BRIEF 1
In the listing, swap "Catalog" for "Record" in the lines from the one containing "List objects with" to the one containing "road: (256, 73)", and return only those lines with nothing else changed.

QUOTED PASSAGE
-- START --
= List of Wrecked: Life in the Crash Lane episodes =

Wrecked: Life in the Crash Lane is an American television series that airs on Speed TV. It is a documentary about the daily lives of tow truck operators that work for the O'Hare Towing Service in Chicago, Illinois. The series premiered on July 17, 2008, and as of September 13, 2009, 40 episodes have been broadcast spanning 2 seasons.

The first and second seasons have consisted of 20 episodes each.

==Series overview==

| Season | Episodes |  | Originally released |  | DVD release date |
| First released | Last released |
| 1 | 20 |  | July 17, 2008 | November 27, 2008 | November 30, 2008 |
| 2 | 20 |  | May 21, 2009 | September 10, 2009 | September 10, 2009 |

==Episodes==
===Season 1 (2008)===
Season one aired between July 17, 2008, and November 27, 2009.
"Series #" refers to the episode number in relation to the entire series, while "Episode #" refers to the episode number in the season.

| No. overall | No. in season | Title | Original release date |
| 1 | 1 | "I Just Need a Good Wreck" | July 17, 2008 |
O'Hare Towing's Bill Gratzianna and his team of drivers use their knowledge to keep the roadways of Chicago clear.
| 2 | 2 | "Dominating the Market" | July 17, 2008 |
A tandem trailer bottoms out while trying to avoid a crash, a tractor trailer wedges itself into a tunnel, an 18 wheeler carrying 42 tons cargo gets stuck on a mound of ice, and O'Hare's owners argue about the cost of new construction.
-- END --
AVAILABLE RECORDS
-- START --
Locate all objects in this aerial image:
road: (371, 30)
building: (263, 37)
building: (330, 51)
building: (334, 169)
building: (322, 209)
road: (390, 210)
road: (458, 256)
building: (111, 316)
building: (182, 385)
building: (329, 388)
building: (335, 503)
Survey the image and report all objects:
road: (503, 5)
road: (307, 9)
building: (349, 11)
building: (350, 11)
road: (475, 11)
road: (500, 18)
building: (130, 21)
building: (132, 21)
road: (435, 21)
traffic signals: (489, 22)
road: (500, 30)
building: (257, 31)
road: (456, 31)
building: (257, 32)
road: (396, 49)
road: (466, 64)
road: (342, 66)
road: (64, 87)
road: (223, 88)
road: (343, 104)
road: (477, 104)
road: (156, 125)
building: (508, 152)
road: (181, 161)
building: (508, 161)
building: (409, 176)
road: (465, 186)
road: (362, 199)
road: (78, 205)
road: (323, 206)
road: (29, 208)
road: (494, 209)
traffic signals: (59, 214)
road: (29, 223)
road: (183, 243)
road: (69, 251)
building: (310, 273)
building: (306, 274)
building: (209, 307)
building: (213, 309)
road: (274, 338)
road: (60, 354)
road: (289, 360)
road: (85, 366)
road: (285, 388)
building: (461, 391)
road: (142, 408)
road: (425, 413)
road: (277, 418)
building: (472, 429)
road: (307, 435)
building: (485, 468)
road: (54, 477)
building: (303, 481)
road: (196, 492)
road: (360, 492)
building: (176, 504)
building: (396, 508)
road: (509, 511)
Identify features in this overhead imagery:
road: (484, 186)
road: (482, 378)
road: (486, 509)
-- END --
-- START --
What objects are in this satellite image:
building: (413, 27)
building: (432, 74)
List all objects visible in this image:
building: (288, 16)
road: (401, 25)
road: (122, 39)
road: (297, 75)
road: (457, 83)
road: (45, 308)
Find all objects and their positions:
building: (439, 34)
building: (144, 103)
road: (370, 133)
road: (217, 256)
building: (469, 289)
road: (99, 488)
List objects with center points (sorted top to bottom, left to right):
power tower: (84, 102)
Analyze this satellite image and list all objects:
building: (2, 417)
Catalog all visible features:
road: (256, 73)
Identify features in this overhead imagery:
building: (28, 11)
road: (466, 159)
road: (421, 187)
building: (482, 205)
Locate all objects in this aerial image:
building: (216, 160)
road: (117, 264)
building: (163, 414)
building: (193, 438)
-- END --
BRIEF 2
Copy the passage of the Wrecked episode list from "Wrecked: Life in the Crash Lane is" to "spanning 2 seasons." word for word.

EXPECTED ANSWER 1
List objects with center points (sorted top to bottom, left to right):
power tower: (84, 102)
Analyze this satellite image and list all objects:
building: (2, 417)
Record all visible features:
road: (256, 73)

EXPECTED ANSWER 2
Wrecked: Life in the Crash Lane is an American television series that airs on Speed TV. It is a documentary about the daily lives of tow truck operators that work for the O'Hare Towing Service in Chicago, Illinois. The series premiered on July 17, 2008, and as of September 13, 2009, 40 episodes have been broadcast spanning 2 seasons.